| 課題 A |
米中サイバー攻防の文書に名前が出てくる人物は誰ですか？すべて挙げてください。
| 課題 B |
米中サイバー攻防の文書の続きを、最後の文の後から書いてもらえますか？

| 文書抜粋 |
==================================================

ようこそ、「(中高年)サラリーマンの松下村塾」へ

続・人類の未来がかかった米中間の覇権の争い ~チャイナが今、巻き返している~

油井秀樹さんから出された
2019年

「APT」

アメリカの
サイバーセキュリティーの
専門家たちが追跡し続けている
ハッカー集団に
つけられたコードネームだ。
「Advanced Persistent Threat=高度で持続的な脅威」
という意味の英文の頭文字を取っている。
多くは中国系で、
中国の国家機関と
つながりがあるとみられている。

サイバー空間での
米中の攻防は今、激しさを増している。
その最前線を追った。

約束を守らない国

「中国は約束を守っていない」

2018年4月、ホワイトハウスの一角で
トランプ政権のサイバーセキュリティーを統括する
ロブ・ジョイス大統領特別補佐官が
(現在はNSA=国家安全保障局の上級顧問)語気を強めた。

私はこの時、北朝鮮による
サイバー攻撃に関する
情報を聞くため取材を申し込んでいた。
そのインタビューの終了後、
ジョイス氏は突然、切り出した。
「脅威は北朝鮮だけではない。
中国からのサイバー攻撃が
再び激しくなっている」

ジョイス氏が
「中国が守っていない」と指摘した『約束』。
それは2015年の当時の
オバマ大統領と
習近平国家主席の会談で結ばれた。

当時、アメリカではすでに
中国によるサイバー攻撃で
大量の企業秘密が
流出しているという懸念が強まっていた。
これを受けて、
オバマ大統領から
対応を強く迫られた習主席は
「企業秘密を盗む目的での
サイバー攻撃はさせない」
と約束したのだ。

それから3年。
あるじがトランプ大統領に代わった
ホワイトハウスでは
中国への不満が再びうずまいていた。
「約束が守られてない」。
高官たちは口々にそう述べた。

(注:覚醒ナビゲーター・宮成から 
→チャイナ政府はこうした約束を
守るはずはありません。

==================================================

| データ |
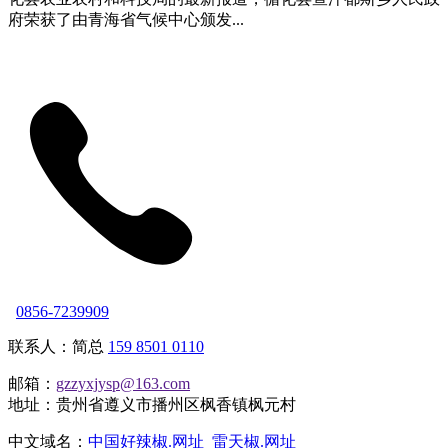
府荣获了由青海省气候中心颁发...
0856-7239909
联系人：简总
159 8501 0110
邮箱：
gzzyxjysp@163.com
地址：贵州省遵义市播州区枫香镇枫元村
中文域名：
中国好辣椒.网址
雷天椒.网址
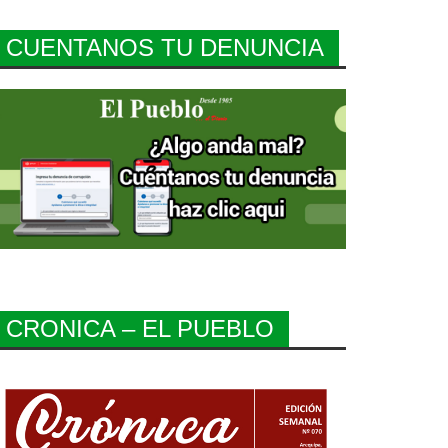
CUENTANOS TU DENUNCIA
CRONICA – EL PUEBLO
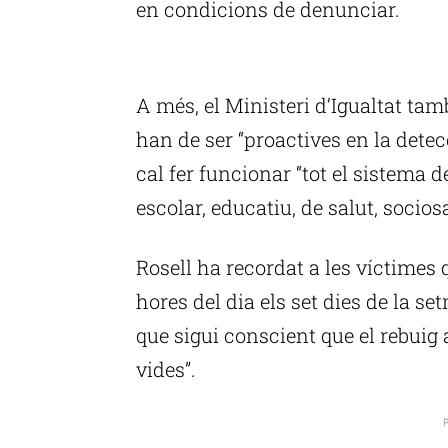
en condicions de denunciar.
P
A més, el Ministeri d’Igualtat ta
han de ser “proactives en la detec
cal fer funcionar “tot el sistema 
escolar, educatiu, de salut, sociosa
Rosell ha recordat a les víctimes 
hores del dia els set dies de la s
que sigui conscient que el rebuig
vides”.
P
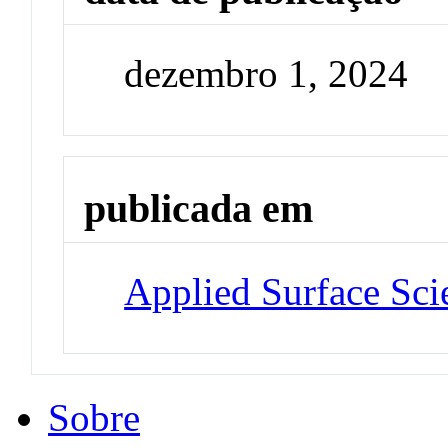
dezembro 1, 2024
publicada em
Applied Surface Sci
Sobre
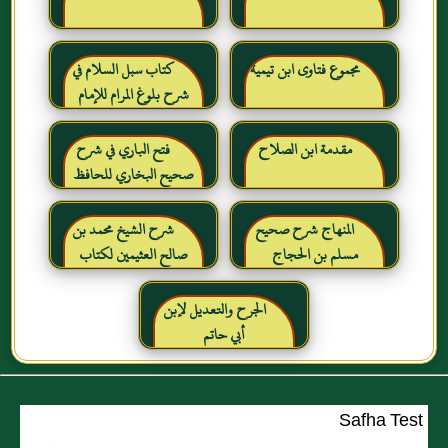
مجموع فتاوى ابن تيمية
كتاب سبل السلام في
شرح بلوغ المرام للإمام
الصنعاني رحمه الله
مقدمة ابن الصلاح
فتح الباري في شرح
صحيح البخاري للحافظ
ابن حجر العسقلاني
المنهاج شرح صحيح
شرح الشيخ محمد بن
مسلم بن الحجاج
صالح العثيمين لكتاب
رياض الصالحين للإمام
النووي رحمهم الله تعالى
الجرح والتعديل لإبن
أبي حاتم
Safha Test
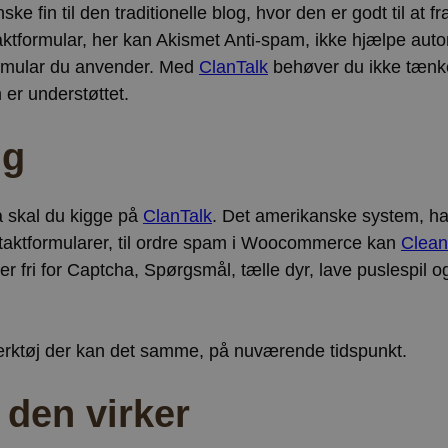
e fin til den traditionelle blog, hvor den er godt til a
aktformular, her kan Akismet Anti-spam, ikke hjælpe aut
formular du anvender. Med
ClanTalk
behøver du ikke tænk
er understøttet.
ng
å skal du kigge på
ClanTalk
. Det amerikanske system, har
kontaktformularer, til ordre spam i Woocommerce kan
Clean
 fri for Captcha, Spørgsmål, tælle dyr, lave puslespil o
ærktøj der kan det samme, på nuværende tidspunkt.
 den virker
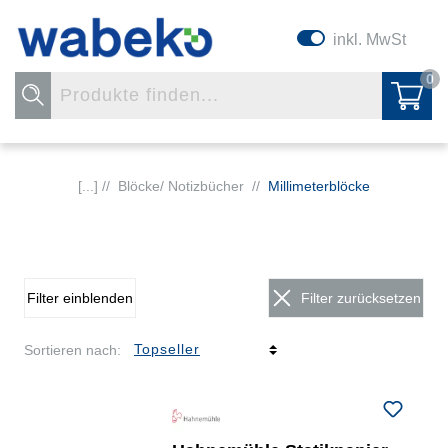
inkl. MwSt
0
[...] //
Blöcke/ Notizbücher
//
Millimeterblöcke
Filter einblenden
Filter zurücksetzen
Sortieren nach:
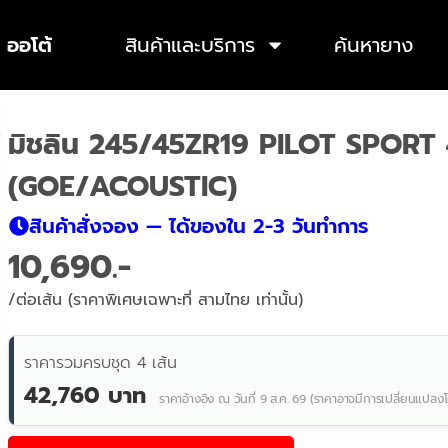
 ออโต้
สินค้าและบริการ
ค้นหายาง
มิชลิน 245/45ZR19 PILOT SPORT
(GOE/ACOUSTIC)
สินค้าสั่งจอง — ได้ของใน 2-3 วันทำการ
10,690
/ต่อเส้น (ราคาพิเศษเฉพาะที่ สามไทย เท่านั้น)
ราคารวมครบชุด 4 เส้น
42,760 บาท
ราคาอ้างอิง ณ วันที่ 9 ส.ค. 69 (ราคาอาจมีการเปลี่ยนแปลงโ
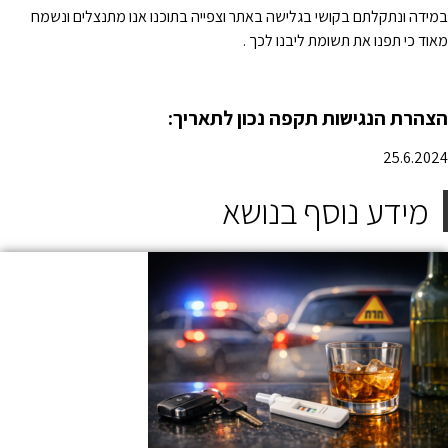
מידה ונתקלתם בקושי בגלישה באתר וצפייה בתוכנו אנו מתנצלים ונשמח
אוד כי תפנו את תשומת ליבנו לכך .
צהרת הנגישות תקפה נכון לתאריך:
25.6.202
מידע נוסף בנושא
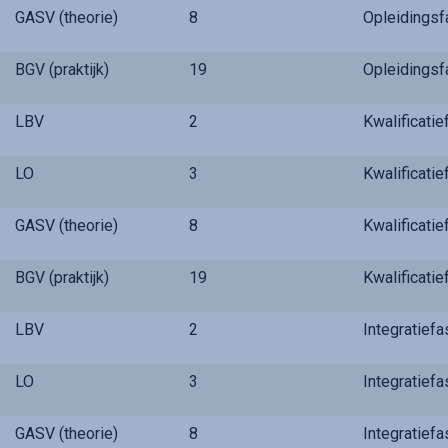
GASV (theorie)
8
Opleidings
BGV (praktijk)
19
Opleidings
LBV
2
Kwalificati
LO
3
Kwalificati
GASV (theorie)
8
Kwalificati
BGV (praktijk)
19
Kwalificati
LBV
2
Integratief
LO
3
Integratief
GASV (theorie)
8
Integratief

==================================================

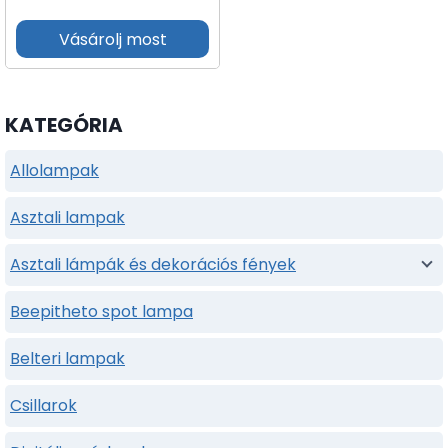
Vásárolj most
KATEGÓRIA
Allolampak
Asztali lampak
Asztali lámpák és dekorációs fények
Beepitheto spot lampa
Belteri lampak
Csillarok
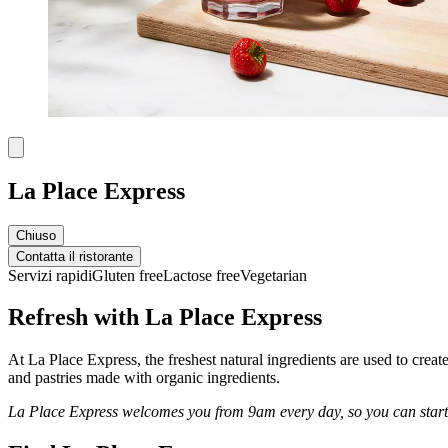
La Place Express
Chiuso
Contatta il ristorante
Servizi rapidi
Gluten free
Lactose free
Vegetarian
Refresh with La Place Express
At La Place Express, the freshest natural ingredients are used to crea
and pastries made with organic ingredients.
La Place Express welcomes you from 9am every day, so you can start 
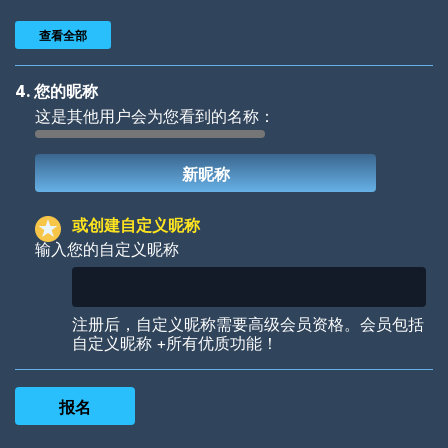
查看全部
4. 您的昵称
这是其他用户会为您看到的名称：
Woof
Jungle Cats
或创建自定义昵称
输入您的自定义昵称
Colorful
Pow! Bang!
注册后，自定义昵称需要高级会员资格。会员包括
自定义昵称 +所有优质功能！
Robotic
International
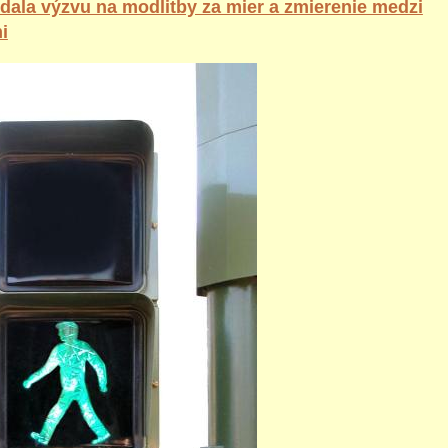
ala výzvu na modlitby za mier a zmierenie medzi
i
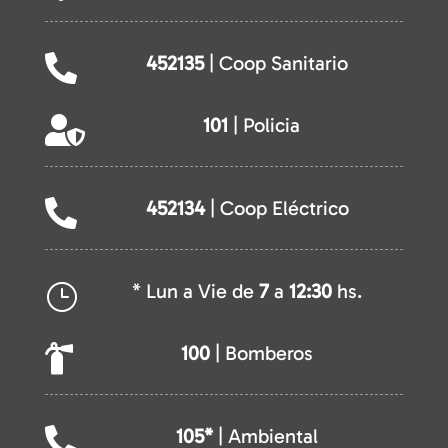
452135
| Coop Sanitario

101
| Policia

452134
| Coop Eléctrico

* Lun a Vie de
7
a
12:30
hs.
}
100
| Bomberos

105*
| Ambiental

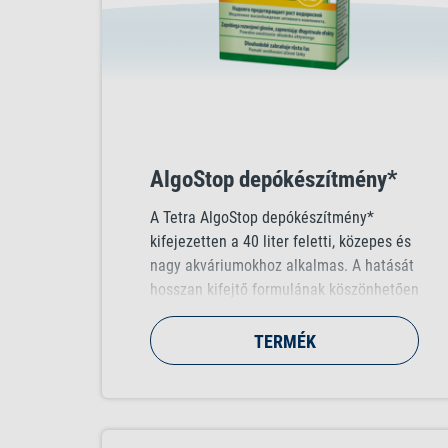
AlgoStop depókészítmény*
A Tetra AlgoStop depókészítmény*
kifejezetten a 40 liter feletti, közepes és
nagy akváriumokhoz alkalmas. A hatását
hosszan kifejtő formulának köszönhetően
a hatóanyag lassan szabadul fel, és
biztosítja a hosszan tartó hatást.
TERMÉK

==================================================

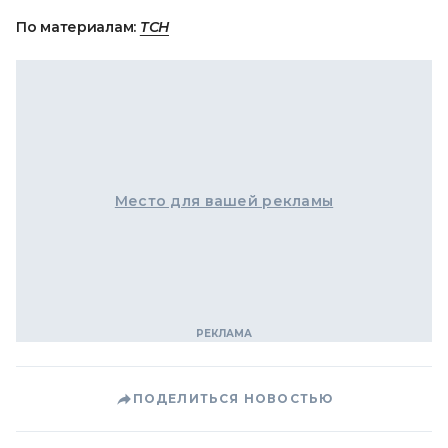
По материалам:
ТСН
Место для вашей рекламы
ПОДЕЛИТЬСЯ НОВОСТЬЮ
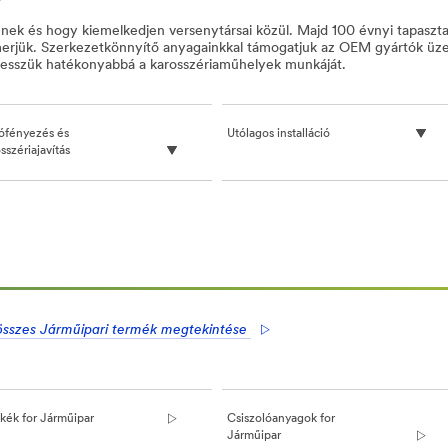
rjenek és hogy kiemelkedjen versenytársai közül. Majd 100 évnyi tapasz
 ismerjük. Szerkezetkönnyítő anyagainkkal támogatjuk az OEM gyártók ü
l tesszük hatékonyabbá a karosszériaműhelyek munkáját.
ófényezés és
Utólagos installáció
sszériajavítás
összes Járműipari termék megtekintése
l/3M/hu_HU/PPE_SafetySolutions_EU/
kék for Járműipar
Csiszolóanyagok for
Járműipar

==================================================

| 解答 A |
油井秀樹、ロブ・ジョイス、オバマ（大統領）、習近平（国家主席）、トランプ（大統領）、宮成

| 解答 B |
なぜなら、ライバル国の
機密情報や技術を盗み出すことで
チャイナは高度成長を維持・継続
してきたからです。
知的財産盗用をやめれば、チャイナ経済は
成長をストップせざるを得ないからです。)

APT=高度で持続的な脅威

ワシントン近郊にある
情報セキュリティー企業「ファイア・アイ」。

アメリカ政府と密接に連携し、
世界各地で起きているサイバー攻撃を
24時間体制で監視している。

2018年12月、サイバー空間での
産業スパイ活動を調査する
特別チームを統括するベン・リード氏は、
取材に訪れた私に
最新の分析結果をまとめたグラフを指し示した。

「中国のハッカー集団が
企業秘密を盗み出す行為は
再び増加傾向に転じている」

「ファイア・アイ」では
これまでのハッキングの手口や習性、
標的の種別などのデータの分析から、
25を超える中国政府系とみられる
ハッカー集団の存在を特定していた。

「APT10」 「APT19」
「Group A」「Team.338」
これらのグループの一部は、
その技術の高さと
長期にわたる執ような攻撃、
そして、
その脅威の大きさから、
「APT:Advanced Persistent Threat
=高度で持続的な脅威」
と呼ばれていた。

リード氏はこれらのグループはいずれも、
この1、2年ほどの間に、
急速に活動を活発化させたと指摘した。

「グループによって多少の違いはあるが、
ハッカー集団の多くは
2015年の習近平国家主席の約束の後、
9か月から1年半くらいは
サイバー攻撃を控えていた。
攻撃の数が減少したのだ。
だがその後、再び活動を活発化させている」

増加に転じた要因を
リード氏は2点、指摘した。

1点目は政治環境の変化だ。
オバマ政権からトランプ政権に代わり、
アメリカ政府は中国を
「競合相手」と位置づけて貿易戦争を仕掛け、
その脅威を強調した。

対立が表面化するなか、
中国はもはや約束を守る
メリットはないと判断したという見方だ。

2点目は
中国国内の変化、
中国政府系のハッカー集団の組織再編だ。
習主席がアメリカと約束を交わした2015年、
中国政府は人民解放軍に
サイバー戦を担う「戦略支援部隊」を創設し、
大きな組織再編を進めていた。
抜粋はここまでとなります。